Schlafsack oder Top-Quilt:
Momentan geht es bei mir eher Richtung Schlafsack. Aber eben nur, weil ich nicht weiß, wie sich ein Top-Quilt schlagen würde. In meiner Vorstellung ist so ein Quillt schon extrem flexibel.
Bin mir unsicher, ob ich das in so einem Urlaub austesten mag
Bitte gern weitere Erfahrungen und Empfehlungen.
Ich habe zurzeit keinen guten Schlafsack mehr. Mein Daunenschlafsack ist alt und da wird mir unter 5 °C kalt drin. Zudem wiegt er gegen 2 kg.

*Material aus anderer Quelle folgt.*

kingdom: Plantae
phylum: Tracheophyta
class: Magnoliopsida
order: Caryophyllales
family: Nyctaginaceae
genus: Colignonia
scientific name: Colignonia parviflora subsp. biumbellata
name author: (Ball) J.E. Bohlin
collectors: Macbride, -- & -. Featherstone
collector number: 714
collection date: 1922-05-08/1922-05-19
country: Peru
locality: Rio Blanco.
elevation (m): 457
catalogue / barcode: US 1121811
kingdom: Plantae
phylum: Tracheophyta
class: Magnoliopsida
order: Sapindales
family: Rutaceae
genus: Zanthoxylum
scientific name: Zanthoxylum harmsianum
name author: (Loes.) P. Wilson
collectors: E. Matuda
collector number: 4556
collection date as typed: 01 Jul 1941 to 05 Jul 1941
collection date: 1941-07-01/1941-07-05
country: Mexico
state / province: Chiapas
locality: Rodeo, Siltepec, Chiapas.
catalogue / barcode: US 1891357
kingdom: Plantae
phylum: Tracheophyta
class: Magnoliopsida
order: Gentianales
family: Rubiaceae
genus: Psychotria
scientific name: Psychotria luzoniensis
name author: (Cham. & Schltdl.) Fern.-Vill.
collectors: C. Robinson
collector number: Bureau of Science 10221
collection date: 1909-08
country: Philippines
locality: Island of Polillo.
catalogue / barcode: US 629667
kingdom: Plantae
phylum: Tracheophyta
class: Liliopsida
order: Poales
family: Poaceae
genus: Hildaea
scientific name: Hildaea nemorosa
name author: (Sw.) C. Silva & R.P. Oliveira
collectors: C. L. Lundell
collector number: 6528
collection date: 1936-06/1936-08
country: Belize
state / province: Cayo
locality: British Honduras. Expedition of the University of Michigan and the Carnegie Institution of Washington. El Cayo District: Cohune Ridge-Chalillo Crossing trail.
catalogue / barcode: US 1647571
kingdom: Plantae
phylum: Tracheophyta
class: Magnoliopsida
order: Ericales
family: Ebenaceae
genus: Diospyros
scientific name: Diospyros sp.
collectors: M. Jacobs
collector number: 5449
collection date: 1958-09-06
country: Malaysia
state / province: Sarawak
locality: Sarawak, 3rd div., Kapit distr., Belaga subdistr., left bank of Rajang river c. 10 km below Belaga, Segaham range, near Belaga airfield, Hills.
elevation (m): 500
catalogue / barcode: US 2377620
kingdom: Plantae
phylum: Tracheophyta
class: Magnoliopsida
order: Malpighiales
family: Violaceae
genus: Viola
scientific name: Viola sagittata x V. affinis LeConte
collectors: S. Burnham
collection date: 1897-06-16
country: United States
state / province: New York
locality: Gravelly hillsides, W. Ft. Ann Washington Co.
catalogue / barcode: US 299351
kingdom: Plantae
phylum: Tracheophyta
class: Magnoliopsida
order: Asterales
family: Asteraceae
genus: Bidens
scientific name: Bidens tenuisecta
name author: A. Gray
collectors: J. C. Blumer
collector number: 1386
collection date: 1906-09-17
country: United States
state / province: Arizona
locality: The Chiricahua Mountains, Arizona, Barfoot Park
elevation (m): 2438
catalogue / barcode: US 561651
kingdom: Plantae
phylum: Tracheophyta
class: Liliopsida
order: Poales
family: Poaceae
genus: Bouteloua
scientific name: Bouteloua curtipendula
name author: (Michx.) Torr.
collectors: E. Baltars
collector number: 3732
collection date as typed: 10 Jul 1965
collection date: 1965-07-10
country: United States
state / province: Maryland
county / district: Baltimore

Der Hauptvorteil eines Schlafsackes ist aus meiner Sicht, dass du immer Isolation um dich hast, egal wie du dich drehst und wendest.
Ich nutze seit 2014 Topquilts von HammockGear (Modell "Burrow"):
- einen 40 °F für den Sommer oder für Langstreckenwanderungen mit Herbergsübernachtungen in der kalten Jahreszeit.
- einen 20 °F (mit etwas Überfüllung) für die Mehrheit aller Wanderungen mit Übernachtungen im Freien.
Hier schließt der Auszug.